Give back every entry exactly; drop the pictures.

(Recorded data)
---+---
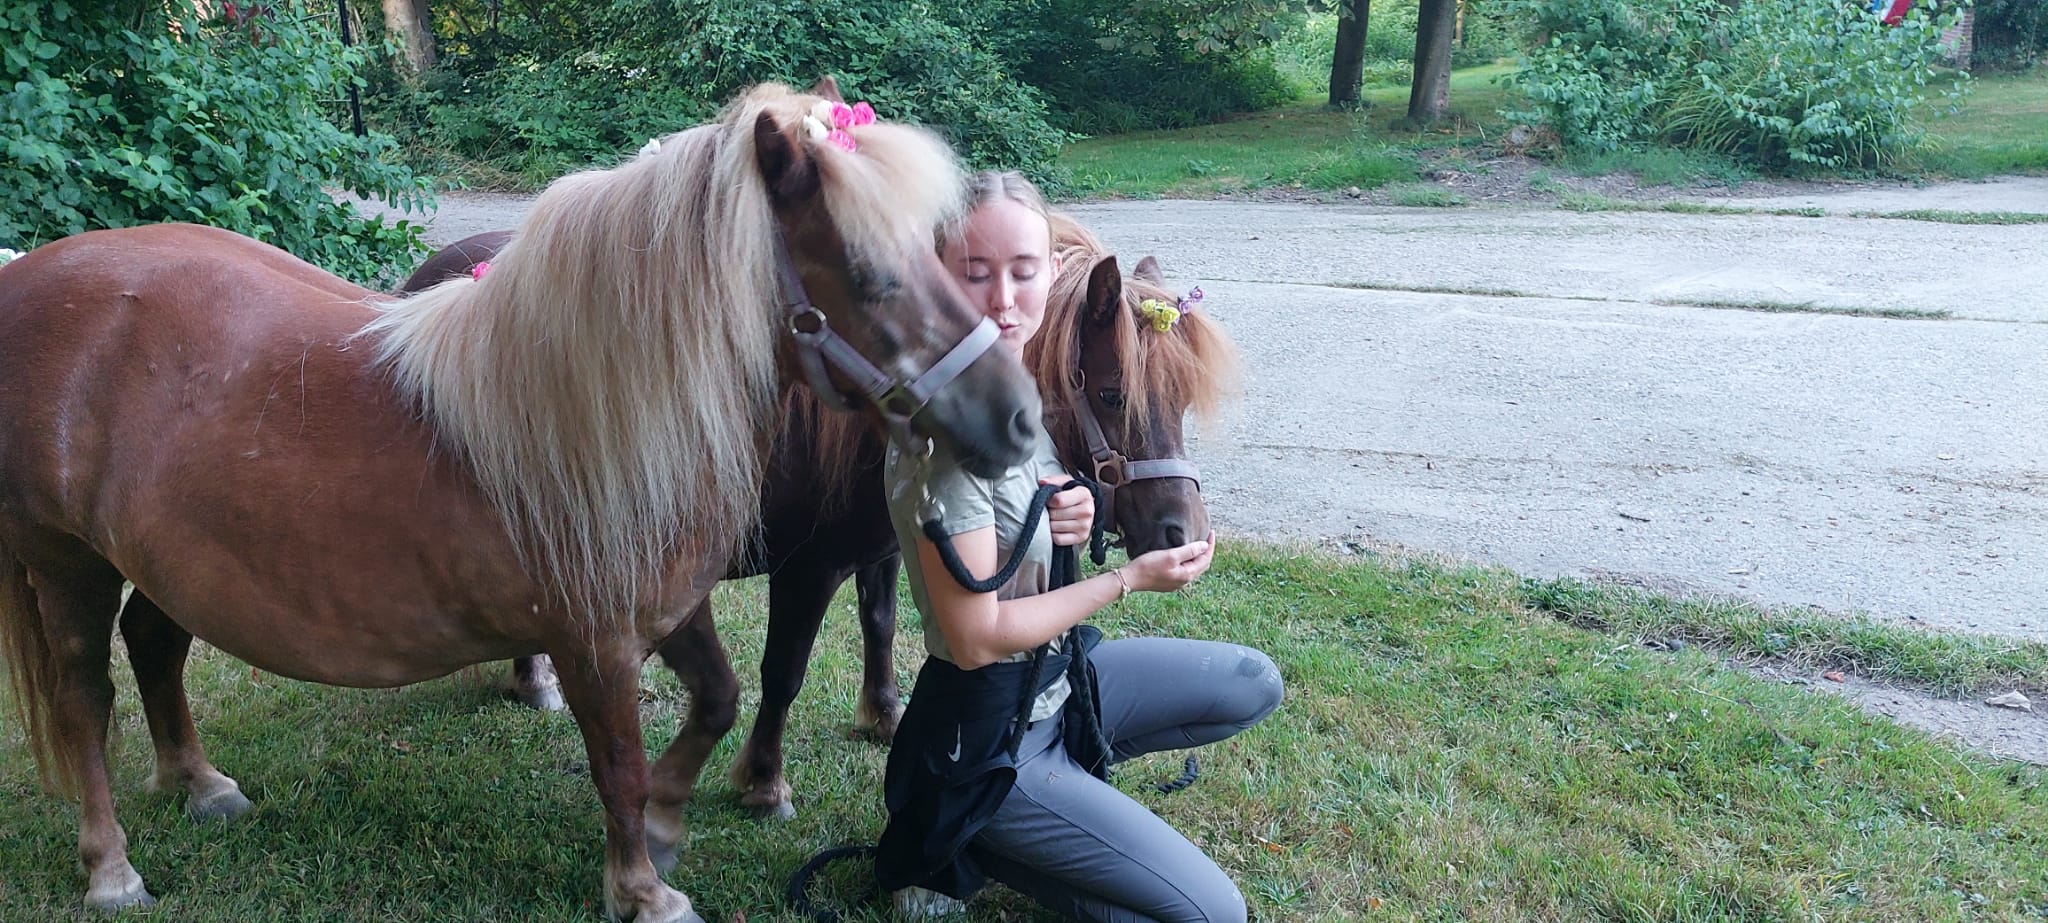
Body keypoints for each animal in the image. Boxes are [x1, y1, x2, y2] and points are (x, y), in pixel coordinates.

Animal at [0, 81, 1041, 921]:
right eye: (870, 276)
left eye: (941, 253)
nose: (1021, 419)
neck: (595, 408)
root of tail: (25, 277)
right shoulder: (594, 641)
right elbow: (619, 762)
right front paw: (643, 887)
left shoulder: (672, 607)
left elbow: (717, 698)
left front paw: (670, 822)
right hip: (64, 561)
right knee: (85, 700)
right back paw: (111, 869)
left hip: (164, 559)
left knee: (153, 646)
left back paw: (200, 784)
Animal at [397, 210, 1241, 819]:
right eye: (1112, 395)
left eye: (1178, 400)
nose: (1184, 538)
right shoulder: (806, 567)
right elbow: (784, 671)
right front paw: (764, 781)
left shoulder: (887, 546)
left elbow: (883, 626)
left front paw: (884, 716)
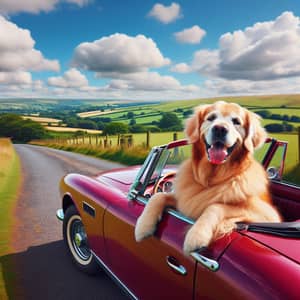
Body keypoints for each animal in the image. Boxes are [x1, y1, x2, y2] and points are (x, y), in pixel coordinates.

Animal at [135, 101, 282, 253]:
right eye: (211, 118)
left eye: (236, 121)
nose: (220, 129)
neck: (212, 177)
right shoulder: (184, 201)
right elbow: (158, 196)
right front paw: (143, 226)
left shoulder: (267, 215)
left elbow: (215, 206)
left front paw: (197, 235)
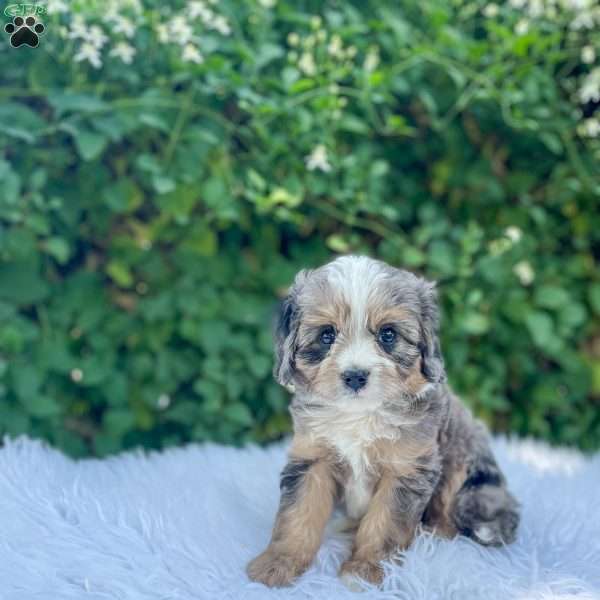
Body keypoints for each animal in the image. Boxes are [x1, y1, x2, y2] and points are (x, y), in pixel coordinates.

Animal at [246, 255, 516, 588]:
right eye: (326, 335)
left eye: (388, 335)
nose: (355, 376)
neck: (360, 414)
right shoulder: (312, 458)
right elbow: (297, 515)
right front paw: (278, 564)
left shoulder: (406, 470)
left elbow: (384, 523)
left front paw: (364, 571)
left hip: (467, 469)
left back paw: (435, 532)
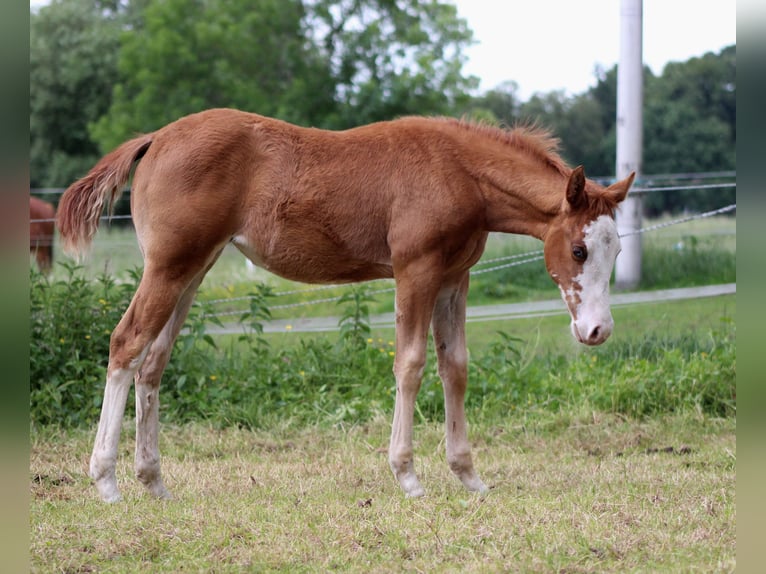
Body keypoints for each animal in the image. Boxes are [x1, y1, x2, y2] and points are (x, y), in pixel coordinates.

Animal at [57, 108, 634, 502]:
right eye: (579, 250)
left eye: (618, 250)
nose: (598, 330)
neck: (459, 171)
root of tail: (155, 138)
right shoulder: (416, 271)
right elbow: (410, 364)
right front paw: (408, 476)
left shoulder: (455, 277)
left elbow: (455, 367)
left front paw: (469, 476)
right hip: (169, 267)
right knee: (126, 344)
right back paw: (106, 482)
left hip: (192, 270)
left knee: (152, 362)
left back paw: (154, 483)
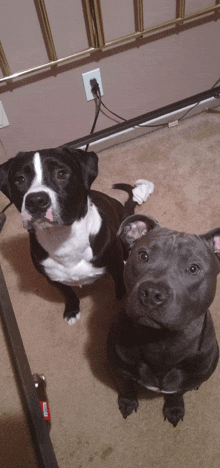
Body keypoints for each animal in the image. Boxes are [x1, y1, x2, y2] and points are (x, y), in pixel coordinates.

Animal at [0, 148, 153, 324]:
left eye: (62, 173)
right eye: (20, 179)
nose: (36, 200)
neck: (62, 237)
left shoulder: (115, 264)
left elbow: (119, 283)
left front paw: (122, 300)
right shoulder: (52, 278)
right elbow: (68, 293)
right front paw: (72, 310)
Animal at [106, 214, 218, 426]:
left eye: (193, 268)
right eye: (143, 256)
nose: (151, 293)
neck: (161, 342)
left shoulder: (184, 382)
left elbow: (176, 394)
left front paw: (174, 409)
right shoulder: (119, 369)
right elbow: (126, 386)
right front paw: (127, 401)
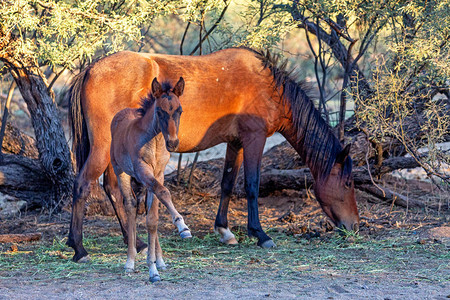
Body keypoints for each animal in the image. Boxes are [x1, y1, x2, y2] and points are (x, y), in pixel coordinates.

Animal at [67, 47, 360, 262]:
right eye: (348, 183)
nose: (354, 225)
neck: (269, 88)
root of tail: (91, 69)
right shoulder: (254, 139)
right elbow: (252, 185)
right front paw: (260, 234)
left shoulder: (236, 143)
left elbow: (228, 184)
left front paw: (224, 231)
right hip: (103, 149)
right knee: (82, 185)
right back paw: (80, 249)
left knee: (113, 189)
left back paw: (135, 242)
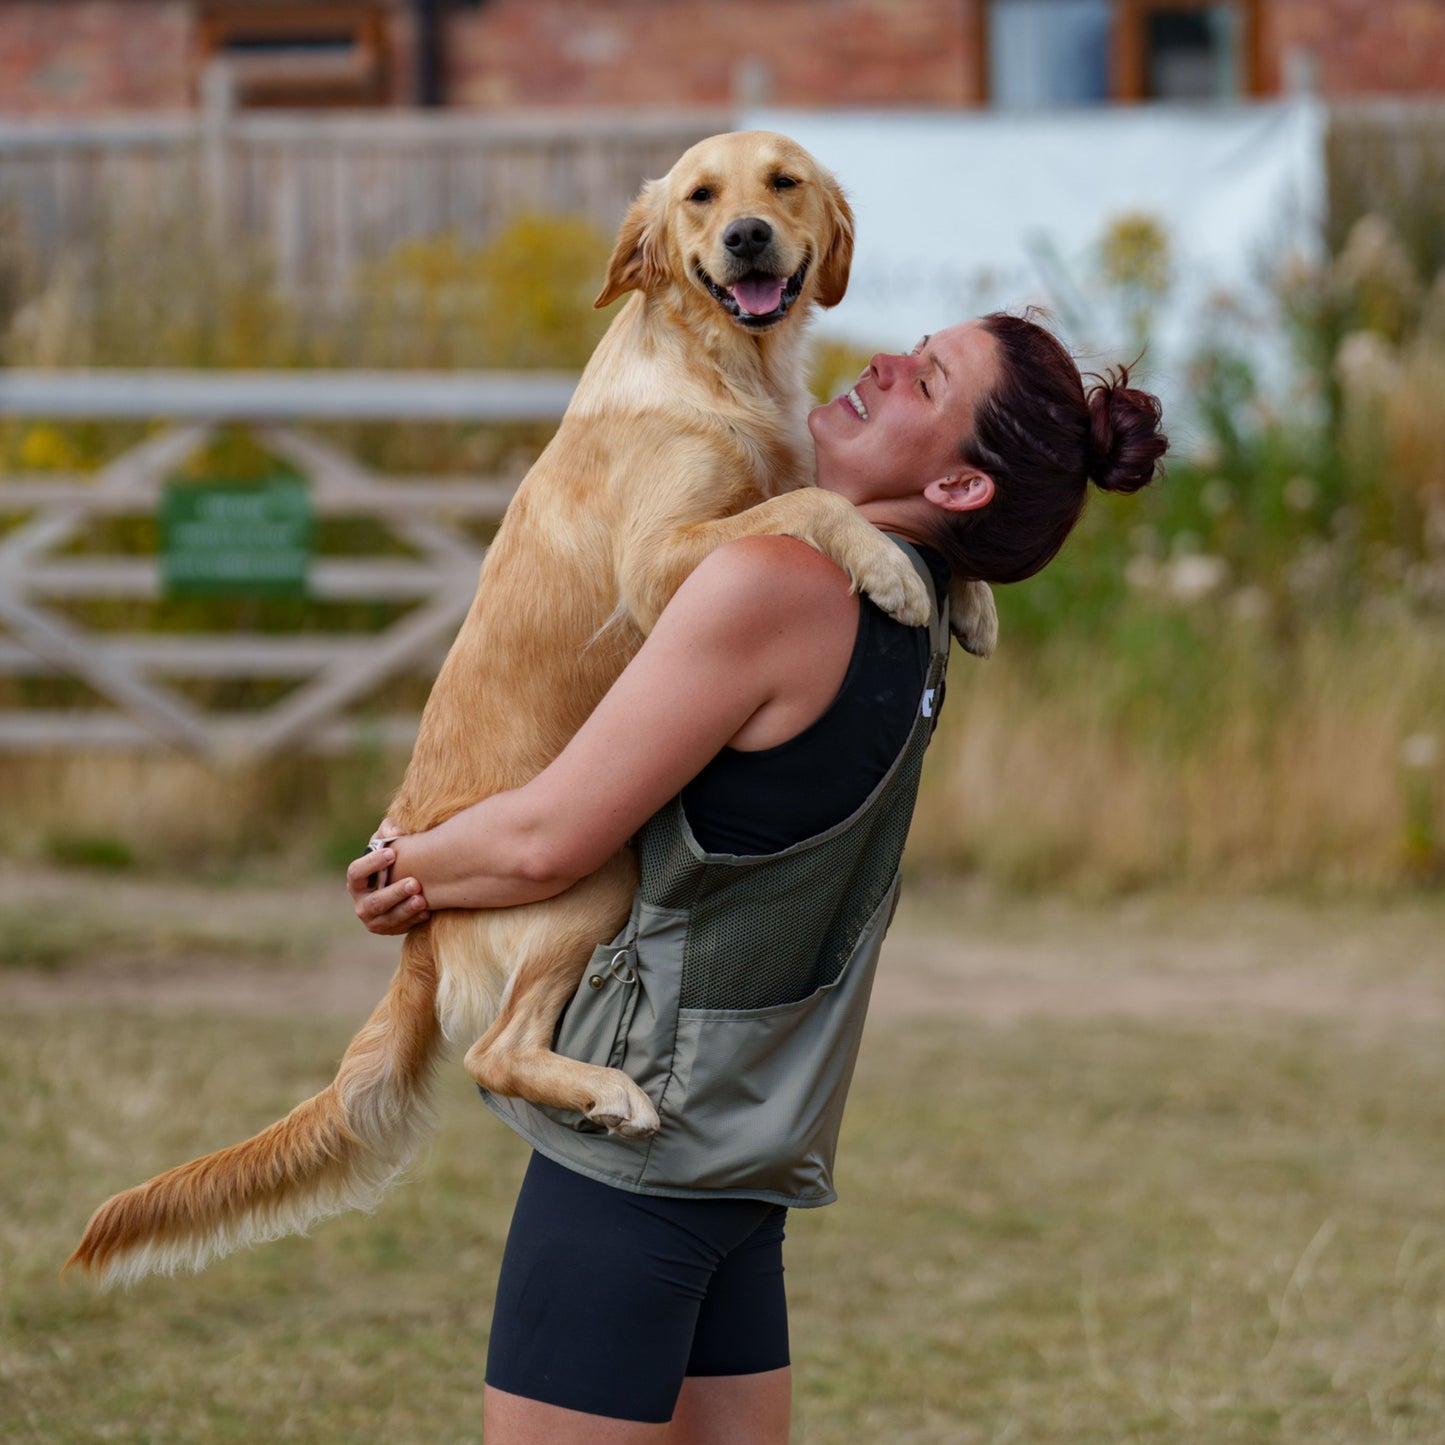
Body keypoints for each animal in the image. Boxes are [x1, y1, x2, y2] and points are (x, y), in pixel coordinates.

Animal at [65, 132, 994, 1288]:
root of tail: (420, 932)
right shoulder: (663, 563)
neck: (723, 371)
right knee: (492, 1050)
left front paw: (968, 594)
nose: (745, 238)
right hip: (596, 877)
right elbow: (811, 502)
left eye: (781, 183)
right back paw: (609, 1091)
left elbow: (821, 491)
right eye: (701, 197)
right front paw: (896, 573)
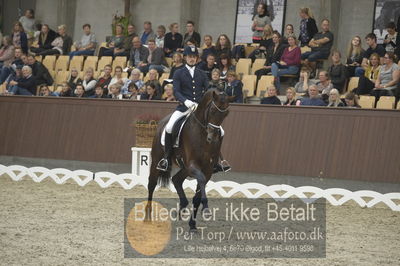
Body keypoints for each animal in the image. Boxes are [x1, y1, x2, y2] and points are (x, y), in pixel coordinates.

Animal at [146, 90, 234, 231]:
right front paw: (206, 209)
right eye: (213, 110)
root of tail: (162, 122)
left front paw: (192, 225)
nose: (214, 138)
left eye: (226, 113)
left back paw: (182, 207)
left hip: (185, 168)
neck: (202, 135)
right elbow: (201, 181)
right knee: (151, 185)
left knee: (176, 180)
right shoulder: (194, 166)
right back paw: (148, 217)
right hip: (157, 161)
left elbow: (197, 195)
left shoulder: (207, 169)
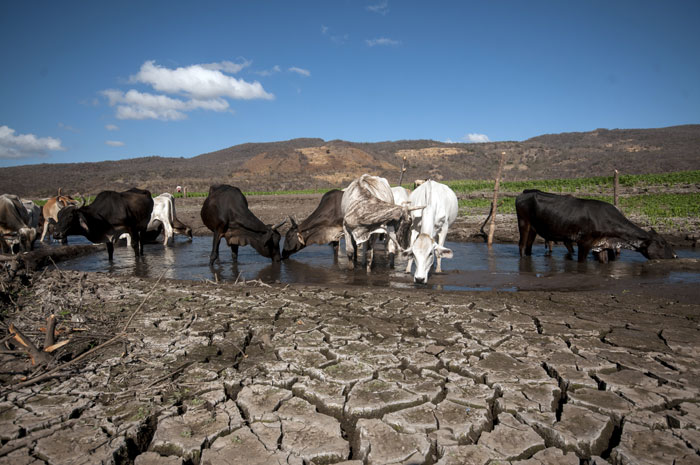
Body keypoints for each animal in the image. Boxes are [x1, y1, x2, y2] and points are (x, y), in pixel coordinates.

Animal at [516, 188, 676, 260]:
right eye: (662, 243)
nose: (675, 255)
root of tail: (525, 192)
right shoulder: (584, 243)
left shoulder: (601, 246)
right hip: (524, 223)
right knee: (522, 245)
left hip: (534, 229)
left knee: (529, 246)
---+---
Answer:
Body keypoints for each animal in the image. Boxes are [x1, y1, x2, y2] and points are (x, y), in pixel coordinates.

Animal at [0, 81, 1041, 921]:
right eye: (870, 276)
left eye: (941, 253)
nose: (1021, 419)
neck: (595, 408)
root of tail: (25, 277)
right shoulder: (594, 641)
right elbow: (619, 762)
right front paw: (643, 887)
left shoulder: (672, 607)
left elbow: (717, 698)
left front paw: (670, 822)
right hip: (64, 561)
right knee: (85, 700)
right back paw: (111, 869)
left hip: (164, 559)
left knee: (153, 646)
left back paw: (200, 784)
Animal at [397, 210, 1241, 819]:
right eye: (1112, 395)
left eye: (1178, 400)
nose: (1184, 538)
right shoulder: (806, 567)
right elbow: (784, 671)
right front paw: (764, 781)
left shoulder: (887, 546)
left elbow: (883, 626)
left front paw: (884, 716)
Body keypoints for each animal in the image. Boxes are [x1, y1, x2, y2] and points are (x, y), in pixel coordinates.

Animal at [135, 101, 282, 253]:
right eye: (211, 118)
left eye: (236, 121)
nose: (220, 129)
neck: (212, 177)
right shoulder: (184, 201)
right elbow: (158, 196)
right front paw: (143, 226)
left shoulder: (267, 215)
left elbow: (215, 206)
left front paw: (197, 235)
Body keypoints for each animal in the image. Boxes are [x1, y1, x2, y2] and points are (x, y), in pixel coordinates.

Animal at [246, 255, 516, 588]:
right eye: (326, 335)
left eye: (388, 335)
nose: (355, 376)
neck: (360, 414)
right shoulder: (312, 458)
right elbow: (297, 515)
right front paw: (278, 564)
left shoulder: (406, 470)
left elbow: (384, 523)
left front paw: (364, 571)
left hip: (467, 469)
left back paw: (435, 532)
Body keypoints for each animal in the image. Boxes are [x1, y1, x2, y2] and points are (x, y), in pixel coordinates.

Animal at [57, 108, 634, 502]:
right eye: (579, 250)
left eye: (618, 250)
nose: (598, 330)
neck: (459, 171)
root of tail: (155, 138)
right shoulder: (416, 271)
right elbow: (410, 364)
right front paw: (408, 476)
left shoulder: (455, 277)
left elbow: (455, 367)
left front paw: (469, 476)
right hip: (169, 267)
right knee: (126, 344)
right back paw: (106, 482)
left hip: (192, 270)
left knee: (152, 362)
left back paw: (154, 483)
Body keypoints for each animal in the image. Boxes are [x1, y1, x2, y2] and points are (x, y), in pixel coordinates.

Animal at [0, 148, 153, 324]:
left eye: (62, 173)
right eye: (20, 179)
nose: (36, 200)
neck: (62, 237)
left shoulder: (115, 264)
left elbow: (119, 283)
left front paw: (122, 300)
right shoulder: (52, 278)
right elbow: (68, 293)
right front paw: (72, 310)
Animal at [106, 214, 218, 426]:
left eye: (193, 268)
right eye: (143, 256)
nose: (151, 293)
neck: (161, 342)
left shoulder: (184, 382)
left elbow: (176, 394)
left front paw: (174, 409)
right shoulder: (119, 369)
right elbow: (126, 386)
right front paw: (127, 401)
Body keypoints for each animal in the image. Boxes are [x1, y1, x2, y2] and points are (x, y), in pixel coordinates.

Animal at [67, 47, 360, 262]:
right eye: (348, 183)
nose: (354, 225)
neck: (269, 88)
root of tail: (91, 69)
right shoulder: (254, 139)
right elbow: (252, 185)
right front paw: (260, 234)
left shoulder: (236, 143)
left elbow: (228, 184)
left front paw: (224, 231)
right hip: (103, 149)
right knee: (82, 185)
right back paw: (80, 249)
left knee: (113, 189)
left back paw: (135, 242)
Body keypoints for each animal in the image. Boxes are [x1, y1, x2, y2] and points are (x, y), in pixel coordinates.

Animal at [65, 132, 994, 1288]:
root of tail: (420, 932)
right shoulder: (663, 563)
neck: (723, 371)
right knee: (492, 1050)
left front paw: (968, 594)
nose: (745, 238)
right hip: (596, 877)
right elbow: (811, 502)
left eye: (781, 183)
right back paw: (609, 1091)
left elbow: (821, 491)
right eye: (701, 197)
right front paw: (896, 573)
Body keypoints for each animal in the image. Boxes are [x1, y1, x2, y2] and points are (x, y), in pixel coordinates.

Animal at [146, 90, 234, 231]:
right front paw: (206, 209)
right eye: (213, 110)
root of tail: (162, 122)
left front paw: (192, 225)
nose: (214, 138)
left eye: (226, 113)
left back paw: (182, 207)
left hip: (185, 168)
neck: (202, 135)
right elbow: (201, 181)
right knee: (151, 185)
left knee: (176, 180)
right shoulder: (194, 166)
right back paw: (148, 217)
right hip: (157, 161)
left elbow: (197, 195)
left shoulder: (207, 169)
Body keypoints for each animal in the image. Boxes are [x1, y1, x2, y2] and points are (x, y), in pixel coordinates.

Animal at [516, 188, 676, 260]:
right eye: (662, 243)
nose: (675, 255)
root of tail: (525, 192)
right shoulder: (584, 243)
left shoulder: (601, 246)
right hip: (524, 223)
right knee: (522, 245)
left hip: (534, 229)
left knee: (529, 246)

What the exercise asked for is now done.